Horst also loathed Shawn, he revered St Denis as a great dancer, but not her dance as being great, and he found her Vaudevillian dances distasteful - he had no belief in Denishawn as a significant or enduring legacy of art.
This is quite an interesting quote by Agnes De Mille about St Denis's technique of dance and creating dances:
"Miss Ruth was an improviser. She disliked steps and would not fix or settle on any. Also, she found it difficult to remember them. On occasion she was extraordinarily communicative and moving, like any other votive priestess. As other times she was flat"
And there's another one in which she sums up St Denis's legacy which is harsh, but very tragic and moving and probably quite true:
She was like a body on a gallows, left hanging in the weather as a warning
Denishawn as a venture was overextended from the start, they couldn't afford the school, or the huge rounds of double tours one led by Shawn the other by St Denis.
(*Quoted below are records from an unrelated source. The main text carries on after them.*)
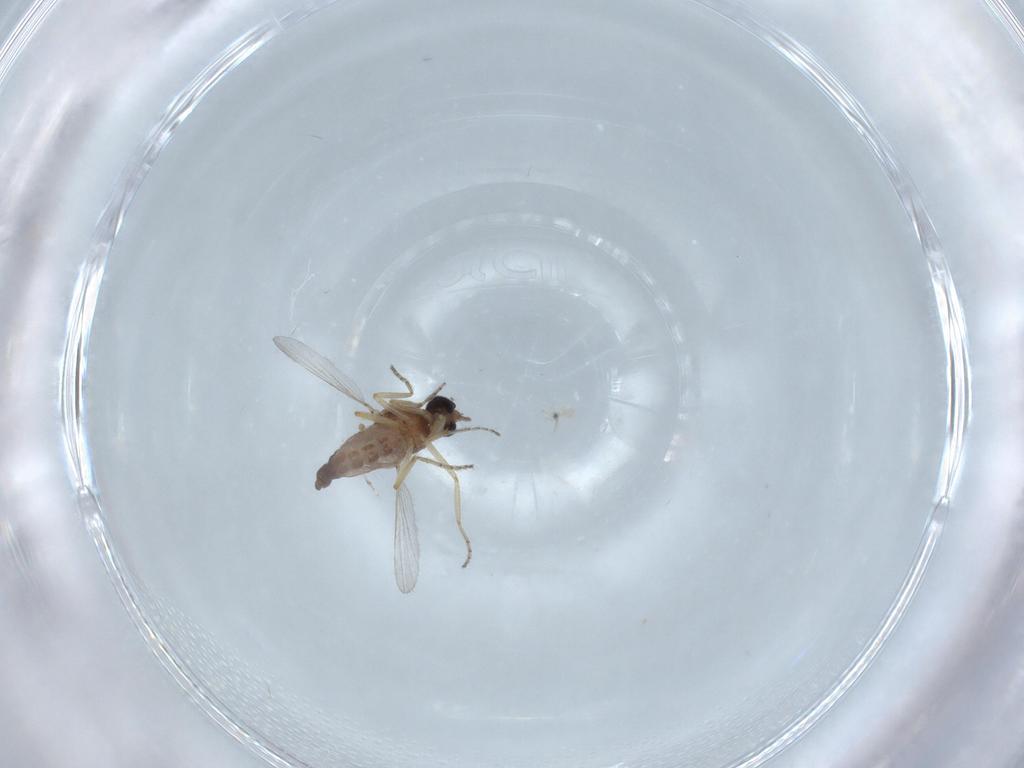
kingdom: Animalia
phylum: Arthropoda
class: Insecta
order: Diptera
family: Ceratopogonidae
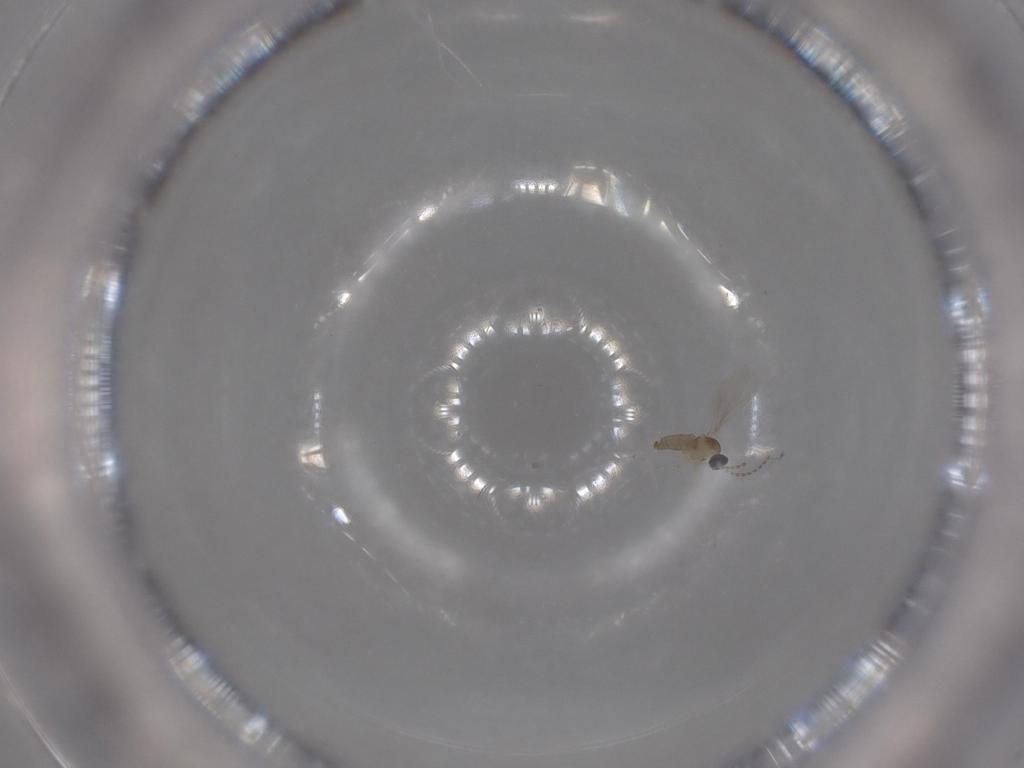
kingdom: Animalia
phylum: Arthropoda
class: Insecta
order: Diptera
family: Cecidomyiidae
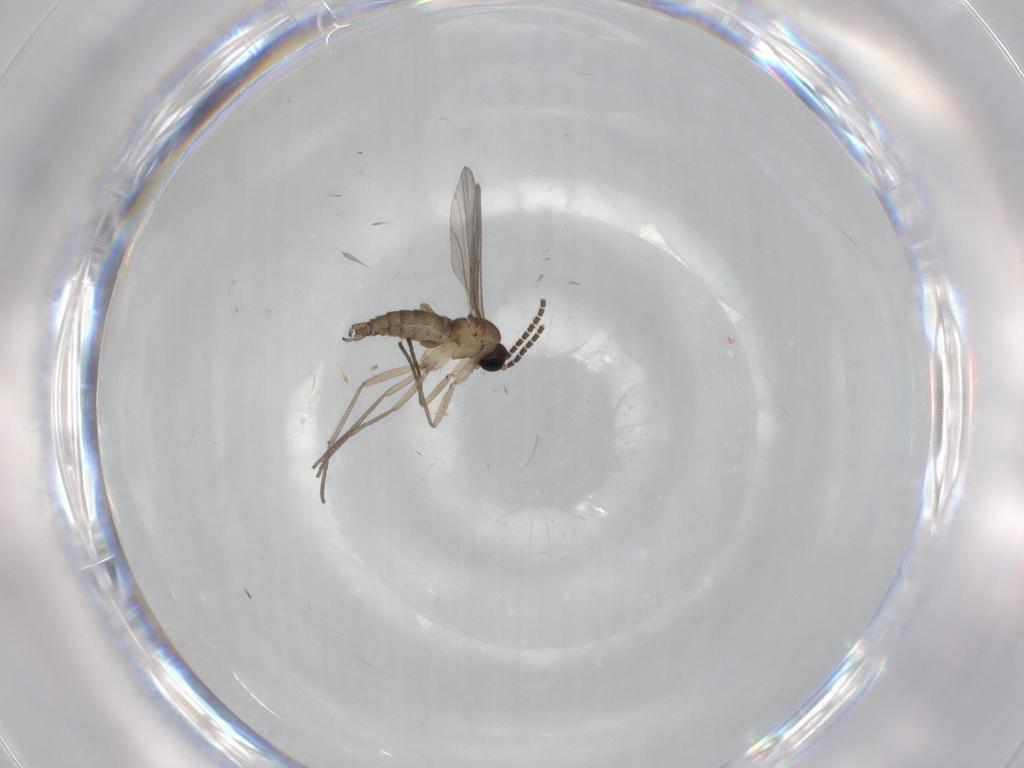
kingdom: Animalia
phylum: Arthropoda
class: Insecta
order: Diptera
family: Sciaridae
The whole enterprise was the hubris of Shawn and St Denis can hardly be blamed for succumbing to the attentions of a much younger man - this was a woman who had lived 20 or more years under the mantle of assumed Sainthood. Humphrey, Weidman, Graham all left her Horst only stuck around because he was having an affair with Graham and new she was the real deal, as soon as she left he did. And Shawn needed to live free of the middle aged woman he was married to, to pursue his life as a homosexual. Certainly his all male dance group was a short lived venture in the annals of modern dance history. Though he did continue to support her financially throughout her life.